La Cour a jugé qu’il n’était pas nécessaire d’évaluer si le SCC avait exercé raisonnablement son pouvoir discrétionnaire prévu au paragraphe 19(2) de la LAI, puisqu’elle avait conclu que les griefs manuscrits ne constituaient pas des renseignements personnels. Néanmoins, elle a souligné qu’elle aurait aussi jugé déraisonnable que ce pouvoir discrétionnaire soit exercé, puisque le dossier ne permettait pas de déterminer comment le SCC appliquait le critère relatif au paragraphe 19(2) de la LAI.
La Cour n’a pas évalué la question du prélèvement prévu à l’article 25 de la LAI.
2. Kimery c. Canada (Justice)
Cour fédérale du Canada
Référence : 2022 CF 829
Lien : Kimery c. Canada (Justice)
Date de la décision : 6 juin 2022
Dispositions de la Loi sur l’accès à l’information : Alinéa 30(1)a), article 41 (avant les modifications de 2019), paragraphe 41(1) (après les modifications de 2019) et article 44.1
- Alinéa 30(1)a) - Réception des plaintes et enquêtes
- Article 41 - Révision par la Cour fédérale (avant les modifications de 2019)
- Paragraphe 41(1) - Révision par la Cour fédérale - plaignant (après les modifications de 2019)

**DONNÉES FOURNIES**
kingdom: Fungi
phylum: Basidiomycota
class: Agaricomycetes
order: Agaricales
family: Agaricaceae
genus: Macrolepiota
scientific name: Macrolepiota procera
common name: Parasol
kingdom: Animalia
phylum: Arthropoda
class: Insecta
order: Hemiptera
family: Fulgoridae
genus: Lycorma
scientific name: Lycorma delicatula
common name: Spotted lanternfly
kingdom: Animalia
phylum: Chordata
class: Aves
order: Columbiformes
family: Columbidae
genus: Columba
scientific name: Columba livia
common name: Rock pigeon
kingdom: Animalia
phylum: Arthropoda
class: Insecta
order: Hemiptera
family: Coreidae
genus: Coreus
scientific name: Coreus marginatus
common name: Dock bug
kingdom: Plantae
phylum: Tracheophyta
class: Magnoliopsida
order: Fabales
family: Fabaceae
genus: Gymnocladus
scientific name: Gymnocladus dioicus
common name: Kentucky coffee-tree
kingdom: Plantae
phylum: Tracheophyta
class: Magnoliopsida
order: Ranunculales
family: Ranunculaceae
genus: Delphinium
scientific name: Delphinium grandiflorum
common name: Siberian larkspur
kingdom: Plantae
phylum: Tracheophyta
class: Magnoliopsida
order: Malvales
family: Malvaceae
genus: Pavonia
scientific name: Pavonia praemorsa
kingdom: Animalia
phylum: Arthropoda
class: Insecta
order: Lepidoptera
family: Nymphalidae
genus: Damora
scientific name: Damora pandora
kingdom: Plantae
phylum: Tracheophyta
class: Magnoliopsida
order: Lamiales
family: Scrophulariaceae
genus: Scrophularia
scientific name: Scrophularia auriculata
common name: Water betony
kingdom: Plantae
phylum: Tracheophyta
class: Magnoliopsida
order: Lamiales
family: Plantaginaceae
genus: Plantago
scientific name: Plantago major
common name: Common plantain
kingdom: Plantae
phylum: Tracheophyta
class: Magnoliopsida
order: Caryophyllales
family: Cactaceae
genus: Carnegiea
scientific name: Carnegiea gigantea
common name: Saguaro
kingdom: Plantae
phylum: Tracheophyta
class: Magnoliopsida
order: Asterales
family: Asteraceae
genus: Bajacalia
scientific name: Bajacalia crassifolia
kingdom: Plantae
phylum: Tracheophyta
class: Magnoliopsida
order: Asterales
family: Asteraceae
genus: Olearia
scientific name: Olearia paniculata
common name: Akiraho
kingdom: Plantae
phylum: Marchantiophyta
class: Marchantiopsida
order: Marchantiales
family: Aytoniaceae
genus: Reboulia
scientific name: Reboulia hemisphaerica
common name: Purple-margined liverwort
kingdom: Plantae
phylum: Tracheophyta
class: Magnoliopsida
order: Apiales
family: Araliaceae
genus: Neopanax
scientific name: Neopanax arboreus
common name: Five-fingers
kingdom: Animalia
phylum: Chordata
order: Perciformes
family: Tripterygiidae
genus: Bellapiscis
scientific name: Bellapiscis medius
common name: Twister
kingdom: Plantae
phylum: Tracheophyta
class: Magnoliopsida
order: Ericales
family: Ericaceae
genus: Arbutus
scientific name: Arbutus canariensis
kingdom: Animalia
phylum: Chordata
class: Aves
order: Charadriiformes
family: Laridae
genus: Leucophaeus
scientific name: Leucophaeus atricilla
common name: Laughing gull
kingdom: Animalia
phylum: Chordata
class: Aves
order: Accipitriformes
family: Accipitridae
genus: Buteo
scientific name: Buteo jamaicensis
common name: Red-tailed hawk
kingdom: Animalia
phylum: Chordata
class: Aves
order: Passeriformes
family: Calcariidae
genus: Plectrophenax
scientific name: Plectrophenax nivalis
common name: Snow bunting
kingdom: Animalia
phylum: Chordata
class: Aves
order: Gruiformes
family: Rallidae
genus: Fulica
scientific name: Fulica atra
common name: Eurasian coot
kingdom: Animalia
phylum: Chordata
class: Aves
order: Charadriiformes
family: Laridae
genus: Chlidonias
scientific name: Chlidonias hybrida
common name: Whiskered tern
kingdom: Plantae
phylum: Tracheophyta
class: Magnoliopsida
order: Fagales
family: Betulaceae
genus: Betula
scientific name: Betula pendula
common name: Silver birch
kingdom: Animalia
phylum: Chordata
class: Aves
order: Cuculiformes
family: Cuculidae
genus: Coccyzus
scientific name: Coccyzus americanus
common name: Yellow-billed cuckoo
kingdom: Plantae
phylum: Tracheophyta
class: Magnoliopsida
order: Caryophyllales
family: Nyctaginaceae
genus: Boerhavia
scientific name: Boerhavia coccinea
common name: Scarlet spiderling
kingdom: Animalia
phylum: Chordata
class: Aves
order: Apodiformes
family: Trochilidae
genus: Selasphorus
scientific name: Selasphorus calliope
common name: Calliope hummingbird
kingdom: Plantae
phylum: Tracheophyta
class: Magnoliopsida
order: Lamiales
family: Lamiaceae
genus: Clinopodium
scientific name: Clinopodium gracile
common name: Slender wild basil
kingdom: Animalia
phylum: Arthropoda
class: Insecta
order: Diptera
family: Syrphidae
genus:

**EXERCICES PROPOSÉS**
a – Veuillez transcrire l’extrait cité en commençant par « La Cour n’a » et en poursuivant jusqu’à « plaignant (après les modifications de 2019) ».
b – Selon l’extrait cité, à quelle date la décision Kimery c. Canada (Justice) a-t-elle été rendue ?
c – Traduisez en anglais cette phrase de l’extrait cité : « La Cour n’a pas évalué la question du prélèvement prévu à l’article 25 de la LAI. »

**RÉPONSES**
a –
La Cour n’a pas évalué la question du prélèvement prévu à l’article 25 de la LAI.
2. Kimery c. Canada (Justice)
Cour fédérale du Canada
Référence : 2022 CF 829
Lien : Kimery c. Canada (Justice)
Date de la décision : 6 juin 2022
Dispositions de la Loi sur l’accès à l’information : Alinéa 30(1)a), article 41 (avant les modifications de 2019), paragraphe 41(1) (après les modifications de 2019) et article 44.1
- Alinéa 30(1)a) - Réception des plaintes et enquêtes
- Article 41 - Révision par la Cour fédérale (avant les modifications de 2019)
- Paragraphe 41(1) - Révision par la Cour fédérale - plaignant (après les modifications de 2019)

b – Le 6 juin 2022.

c – The Court did not assess the issue of severance under section 25 of the ATIA.